Monday 13 October 2008

Cotswold Harvest

Whoever it was that booked the weather this weekend did a splendid job. A long weekend spent harvesting apples in driving wind and rain could have made for a thoroughly miserable experience, but the sun shined and it proved to be a memorable weekend in a beautiful Cotswold orchard.

Harvesting a ton or so of apples by hand is a very labour-intensive and back-breaking way to fill the cider press, but there are a few advantages which make it worth the additional effort. Despite the hard graft, it can be a very pleasant way to spend a day, particularly if willing helpers are on hand to lighten the load. Karen put in a very long day on Saturday, and brother Paul and sister-in-law Susan will no-doubt be feeling the pain from the Sunday harvesting session. It was a great effort and I'm very grateful for the help. I think everyone enjoyed the experience, and are presumably counting the days until next year's picking weekend...

Perhaps the biggest advantage of hand picking our apples is the chance to avoid any rotten, damaged, or unripe fruit. We can also avoid the excessive mud, leaves and twigs associated with mechanical harvesting, and this should make the cleaning process far easier.

Ripe cider apples are quite robust, and the traditional method of harvesting involves shaking the fruit down from the tree and collecting from the orchard floor, a hard but very effective method of clearing an orchard. So armed with long 'panking' poles, buckets, bags and a large tarpaulin, we moved swiftly through the orchards selecting only the best bittersweet cider apples to shake down, and a few precious perry pears. The steady stream of walkers on the adjacent Cotswold Way footpath seemed to appreciate our efforts, a rare glimpse of a genuine rural tradition, albeit with a modern fibreglass pole and a Lidl apple picker!

The poles need a little more thought as neither of them lasted the weekend intact. They really are essential tools in an old traditional orchard like this where most of the trees are on tall 'standard' rootstock. The perry pear trees are even taller, and much of the fruit is beyond the reach of even our longest pole.
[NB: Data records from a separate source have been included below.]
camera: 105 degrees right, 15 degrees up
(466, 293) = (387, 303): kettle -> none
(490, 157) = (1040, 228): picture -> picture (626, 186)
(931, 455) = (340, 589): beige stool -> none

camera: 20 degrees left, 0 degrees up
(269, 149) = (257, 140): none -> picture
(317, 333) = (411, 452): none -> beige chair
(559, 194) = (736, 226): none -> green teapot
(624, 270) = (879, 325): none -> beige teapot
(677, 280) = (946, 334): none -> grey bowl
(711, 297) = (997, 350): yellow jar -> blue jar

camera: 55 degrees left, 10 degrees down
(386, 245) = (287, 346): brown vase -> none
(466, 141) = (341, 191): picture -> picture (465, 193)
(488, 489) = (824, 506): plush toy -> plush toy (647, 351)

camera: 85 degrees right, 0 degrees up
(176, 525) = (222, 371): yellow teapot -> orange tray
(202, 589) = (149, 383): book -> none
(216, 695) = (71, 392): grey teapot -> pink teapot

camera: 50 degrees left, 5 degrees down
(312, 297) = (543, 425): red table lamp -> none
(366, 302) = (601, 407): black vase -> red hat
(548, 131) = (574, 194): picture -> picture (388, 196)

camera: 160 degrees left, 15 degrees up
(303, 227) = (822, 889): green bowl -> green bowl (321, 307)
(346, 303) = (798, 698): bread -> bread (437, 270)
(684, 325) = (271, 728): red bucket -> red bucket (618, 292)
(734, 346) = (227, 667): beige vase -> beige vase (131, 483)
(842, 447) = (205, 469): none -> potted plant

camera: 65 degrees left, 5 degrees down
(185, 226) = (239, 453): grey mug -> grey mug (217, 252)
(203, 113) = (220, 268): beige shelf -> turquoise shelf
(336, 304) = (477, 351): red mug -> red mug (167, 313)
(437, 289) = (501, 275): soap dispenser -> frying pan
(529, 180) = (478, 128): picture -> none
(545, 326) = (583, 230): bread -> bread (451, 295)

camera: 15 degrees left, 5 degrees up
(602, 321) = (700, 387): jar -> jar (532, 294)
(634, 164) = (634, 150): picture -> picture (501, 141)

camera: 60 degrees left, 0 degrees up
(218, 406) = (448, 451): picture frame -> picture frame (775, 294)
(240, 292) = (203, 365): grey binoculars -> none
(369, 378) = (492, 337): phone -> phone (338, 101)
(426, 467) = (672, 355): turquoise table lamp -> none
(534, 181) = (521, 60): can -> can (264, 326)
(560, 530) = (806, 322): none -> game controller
We were selecting our apples by taste as most of the varieties were a mystery to us. Bittersweet cider apples have a distinctive bitter, tanninic quality, as well as a healthy dose of sweetness. We believe we may have Dabinett, Tremlett's Bitter, Yarlington Mill, and possibly even a few small Kingston Blacks amongst several other varieties. The perry pears could be either Blakeney Red or Moorcroft, and we're hopeful there are enough of them for a single pressing. This would give us enough juice to fill a 70 litre fermenter and with luck produce a very limited quantity of Rockingham Forest Perry.